Worldwide, the concept of an LGBTQ+ community formed under that acronym is also less encompassing, said Madrigal-Borloz, who prefers the terms “sexual diversity” and “gender diversity” to include identities that don’t fall under the five letters.

“You have so many existences that have existed beyond the binary historically and have nothing to do with the acronym itself,” he said.

He gave examples that included the Muxe in Mexico, Travesti in Brazil and Argentina and Hijra in India, all gender identities that culturally occupy a space between male and female, without root in the LGBTQ+ acronym. 

Madrigal-Borloz said that he is wary of what language can and can’t do. 

“I always have a disclaimer at the beginning of all my reports acknowledging the limitations of language,” he said.

 Martha Davis, a professor at Northeastern’s School of Law and one of the event’s organizers, said she thought the examples Madrigal-Borloz gave during his talk were impactful.

“The [U.N.] special experts get so much information about what’s happening around the world, so I think it was probably sobering for everyone to hear about some of the political situations that people are facing in some of the countries he mentioned,” Davis said. “That was definitely interesting in a way that I think is galvanizing.”

Martha Carol, a first-year law student who attended the event, said she was impressed by the examples Madrigal-Borloz described. She also said that conversations like this one, in university settings, are important to keep academic discussions up to date.

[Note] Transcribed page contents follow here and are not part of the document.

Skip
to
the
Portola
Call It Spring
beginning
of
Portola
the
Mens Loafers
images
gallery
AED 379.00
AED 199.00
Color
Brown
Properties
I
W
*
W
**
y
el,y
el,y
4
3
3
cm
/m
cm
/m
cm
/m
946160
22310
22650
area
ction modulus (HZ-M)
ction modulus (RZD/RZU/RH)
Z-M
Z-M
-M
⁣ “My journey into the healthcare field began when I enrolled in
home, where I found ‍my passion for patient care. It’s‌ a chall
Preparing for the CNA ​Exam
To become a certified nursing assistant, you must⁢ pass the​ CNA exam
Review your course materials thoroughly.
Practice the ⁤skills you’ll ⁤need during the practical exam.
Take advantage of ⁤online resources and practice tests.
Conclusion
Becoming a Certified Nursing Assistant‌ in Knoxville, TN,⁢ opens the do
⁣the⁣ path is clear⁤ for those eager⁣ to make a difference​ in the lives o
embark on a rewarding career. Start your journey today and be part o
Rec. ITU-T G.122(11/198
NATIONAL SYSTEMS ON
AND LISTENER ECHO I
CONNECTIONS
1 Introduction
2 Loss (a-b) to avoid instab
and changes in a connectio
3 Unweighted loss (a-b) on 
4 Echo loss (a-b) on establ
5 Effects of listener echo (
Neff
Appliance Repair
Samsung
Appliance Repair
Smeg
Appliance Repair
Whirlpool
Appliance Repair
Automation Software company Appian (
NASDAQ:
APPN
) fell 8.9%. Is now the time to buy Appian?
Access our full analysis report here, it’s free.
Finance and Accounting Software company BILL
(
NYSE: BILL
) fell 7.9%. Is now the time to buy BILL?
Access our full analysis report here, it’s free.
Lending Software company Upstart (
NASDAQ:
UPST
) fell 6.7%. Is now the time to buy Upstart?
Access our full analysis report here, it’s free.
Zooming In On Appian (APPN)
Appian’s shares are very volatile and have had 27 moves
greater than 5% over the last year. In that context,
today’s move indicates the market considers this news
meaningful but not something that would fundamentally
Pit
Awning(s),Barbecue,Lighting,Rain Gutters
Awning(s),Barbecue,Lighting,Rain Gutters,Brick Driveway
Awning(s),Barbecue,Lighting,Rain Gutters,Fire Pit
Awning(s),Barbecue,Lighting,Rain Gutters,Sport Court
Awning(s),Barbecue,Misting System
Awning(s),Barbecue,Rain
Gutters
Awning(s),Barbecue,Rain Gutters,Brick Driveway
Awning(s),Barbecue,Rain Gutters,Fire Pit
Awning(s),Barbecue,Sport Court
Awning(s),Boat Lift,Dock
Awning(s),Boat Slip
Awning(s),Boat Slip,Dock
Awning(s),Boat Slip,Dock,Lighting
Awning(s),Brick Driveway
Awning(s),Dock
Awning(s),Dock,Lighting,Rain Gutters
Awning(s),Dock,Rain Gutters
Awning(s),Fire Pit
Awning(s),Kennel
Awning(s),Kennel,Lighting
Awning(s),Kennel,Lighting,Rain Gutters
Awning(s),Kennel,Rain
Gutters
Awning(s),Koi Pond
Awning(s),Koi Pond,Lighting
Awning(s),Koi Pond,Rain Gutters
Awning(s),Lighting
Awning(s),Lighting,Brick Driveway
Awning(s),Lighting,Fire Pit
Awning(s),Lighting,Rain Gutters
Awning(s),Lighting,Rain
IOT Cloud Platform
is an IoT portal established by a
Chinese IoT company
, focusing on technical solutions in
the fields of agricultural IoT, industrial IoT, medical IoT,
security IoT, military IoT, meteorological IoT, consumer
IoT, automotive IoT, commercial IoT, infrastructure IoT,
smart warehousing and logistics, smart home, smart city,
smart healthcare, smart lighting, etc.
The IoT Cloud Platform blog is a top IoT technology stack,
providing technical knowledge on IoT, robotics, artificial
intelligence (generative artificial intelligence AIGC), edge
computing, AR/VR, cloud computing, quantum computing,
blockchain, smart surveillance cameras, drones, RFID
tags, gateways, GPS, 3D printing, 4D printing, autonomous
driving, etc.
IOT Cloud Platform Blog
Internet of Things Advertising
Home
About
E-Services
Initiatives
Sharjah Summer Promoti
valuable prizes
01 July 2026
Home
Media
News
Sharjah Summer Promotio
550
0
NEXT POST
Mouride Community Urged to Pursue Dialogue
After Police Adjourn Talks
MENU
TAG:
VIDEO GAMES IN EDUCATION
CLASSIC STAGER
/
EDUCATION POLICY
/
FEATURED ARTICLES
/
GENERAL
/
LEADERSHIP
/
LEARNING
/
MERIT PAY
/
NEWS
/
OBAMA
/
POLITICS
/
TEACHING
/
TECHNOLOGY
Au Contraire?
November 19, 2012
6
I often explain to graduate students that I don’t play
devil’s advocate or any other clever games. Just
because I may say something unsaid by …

“It’s always good for academia to be in conversation with people who are out practicing in the world,” Carol said. “I think it helps our conversations stay more relevant and also [keeps] what people here are producing in our academic environment [relevant].”

As a law student, speakers like Madrigal-Borloz give Carol a chance to explore more options for what sort of career she might want to pursue. But Davis said that much of the talk’s content was impactful to a general audience as well and that many of the issues Madrigal-Borloz raised are not law-specific.

“Lawyers might have a particular way of thinking about how to deal with them, but lawyers certainly couldn’t deal with those issues in isolation either, so it’s something that I think is a message for a broad audience,” Davis said.

Though he described instances of violence and discrimination against the LGBTQ+ community worldwide, Madrigal-Borloz said he thinks it’s important to remain optimistic and that roles like his allow for that outlook.

“I believe that the creation of my mandate is one of the reasons we have the ability to be optimistic,” Madrigal-Borloz said. “Part of my mandate is being able to see a relation to systemic change. I think it’s one of the great achievements of civil society in the past few years.”